資本主義市場経済の原理は、ある産業あるいは企業が社会に登場し、存続していくことの適不適を、その産業、企業が獲得できる利益率によって決定していくところにあります。温室効果ガス25%削減はこの原理を覆してしまう効果を持つと考えられるのです。
温室効果ガス25%削減を実現するために採用される主要な手段は、炭素税と排出権取引です。
炭素税(鳩山演説では地球温暖化対策税)は4年以内に導入すると小沢鋭仁環境相がすでに表明しています。炭素税は、その適用対象に違いはあるでしょうが、ガソリン税のようなもので、税率にもよりますが、温暖化効果ガスを発生させる燃料の消費抑制効果を期待するもので、それ自体が資本主義市場経済の原理を覆すというようなものではないでしょう。

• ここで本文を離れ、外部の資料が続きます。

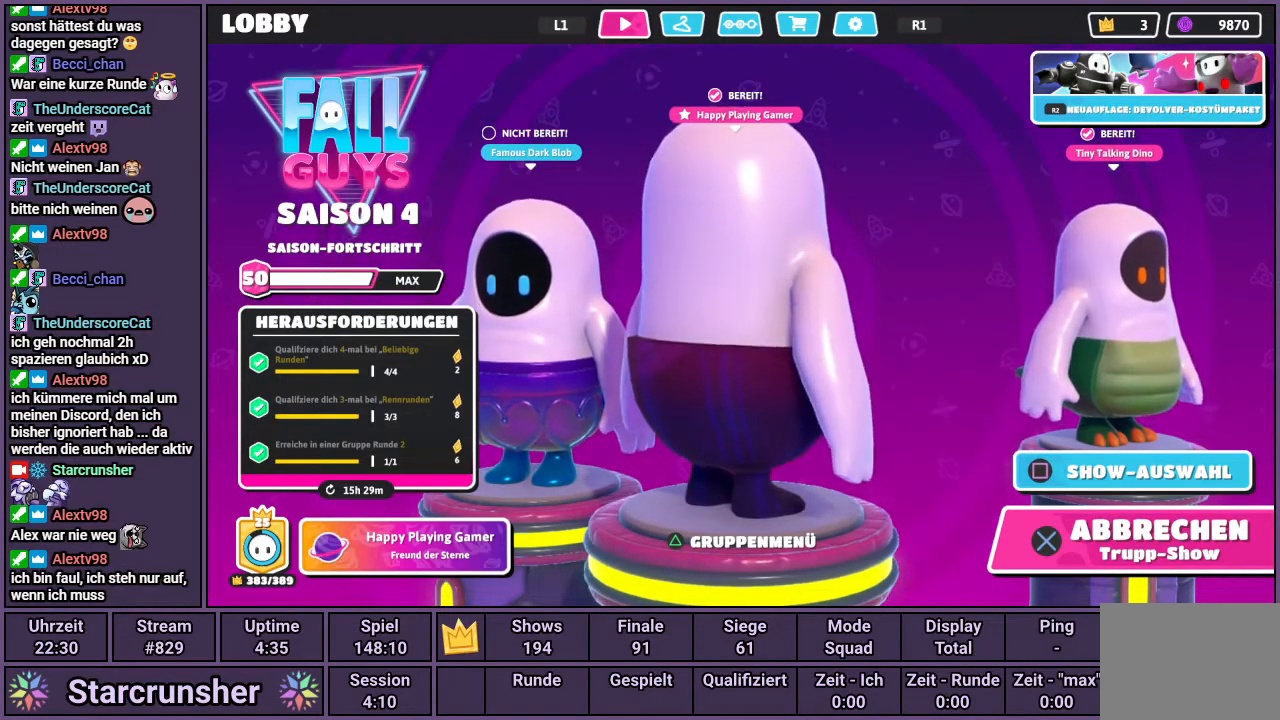
{"buttons": [], "left_stick": "center", "right_stick": "center", "events": [[283, "right_stick", "right"], [500, "right_stick", "center"]]}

大きな影響が考えられるのは排出権取引です。排出権取引導入も鳩山演説で明言されています。排出権取引は「キャップ&トレード」と呼ばれるように、まず、産業、企業ごとに温暖化効果ガスの排出権あるいは削減目標が割り当てられます(キャップ)。排出権以上にガスを排出する企業はどこかから排出権を購入してこなければなりません(購入してこないでガスを排出させた場合のペナルティがどんなことになるのか、現在のところ不明)。ガス発生を抑制し排出権が余った企業は余った排出権を売却することができます。ここに企業間での排出権の取引が発生します(トレード)。このトレードが一国内だけでなく、全世界的に行われることも想定されています。

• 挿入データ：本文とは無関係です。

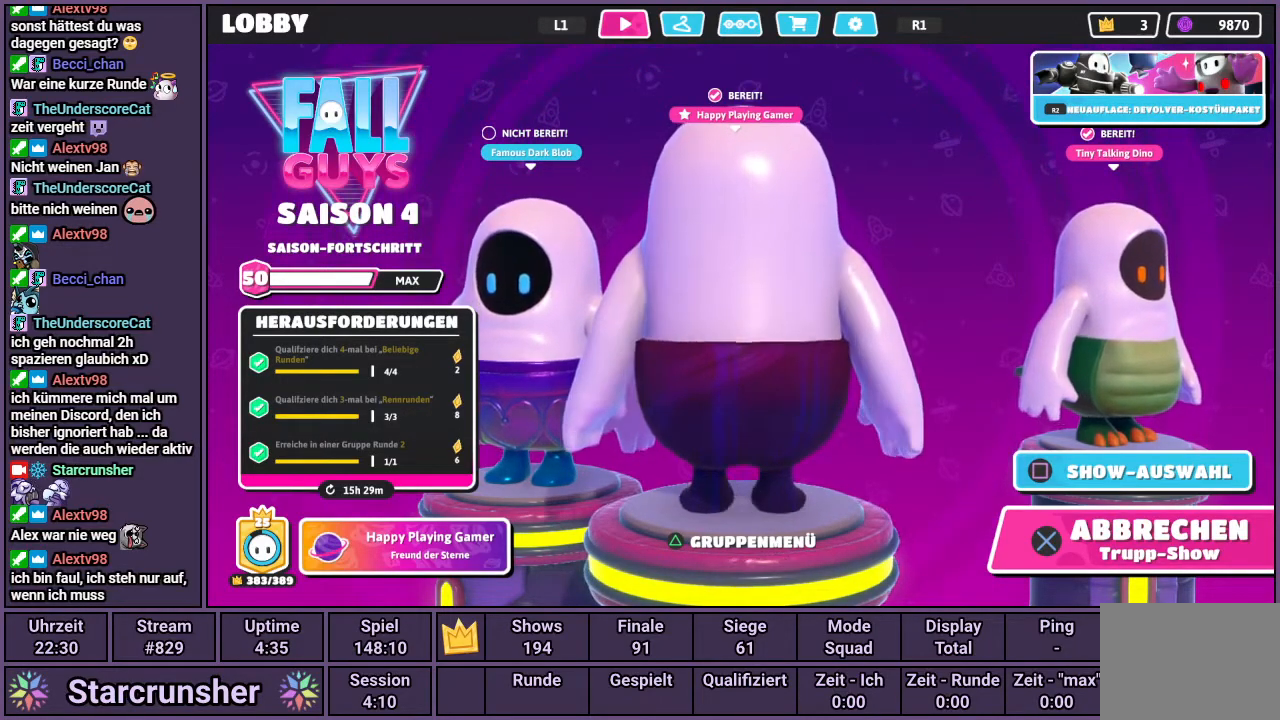
{"buttons": [], "left_stick": "center", "right_stick": "center", "events": []}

まず、各企業への排出権の配分をどのようなルールで行うのかという問題があります。削減目標を巡って先進国と開発途上国で争われている問題が国内全産業間で発生します。さらに、新しい産業分野に排出権を与えるとすれば、その分の削減はどのように確保するのでしょうか?新しい産業分野はその排出権をすべて自ら購入しなければならないのでしょうか?一企業内で新商品の生産が開始される場合、ある部門の生産を拡大する場合も、同様な疑問が生じます。
温暖化効果ガス25%削減は技術的にもむずかしい目標だと言われており、そうであれば、排出権価格は相当な高額になることが予想されます。そうなれば、排出権の配分とその取引の制度は、当初の配分にもよりますが、産業分野の新陳代謝に対して抑制的に、現状固定的に機能すると予想されます。
そして、排出権取引によって排出権に価格が付くため、その高額な排出権を賄えるか賄えないかというかたちで産業、企業の社会への入退場が行われることになるので、利益率指標による産業、企業の入退場という資本主義市場経済の原理は表面的には維持されますが、事実上は政府から配給される排出権の枠、技術的削減可能性といった非市場的要素で産業、企業の運命が左右される社会となります。こうなりますと市場経済というよりは排出権配給経済と言ったほうが実態を表わしていることになると思われます。
それがいいことなのかどうか、それは地球温暖化問題をどのくらい深刻に認識しているかによって決まることでしょう。
(地球温暖化は温暖化効果ガス排出という人為的原因ではないという学者、これまでの温暖化傾向は終息し、今後はむしろ寒冷化に移行するという学者などがいて、僕は正直困っています。)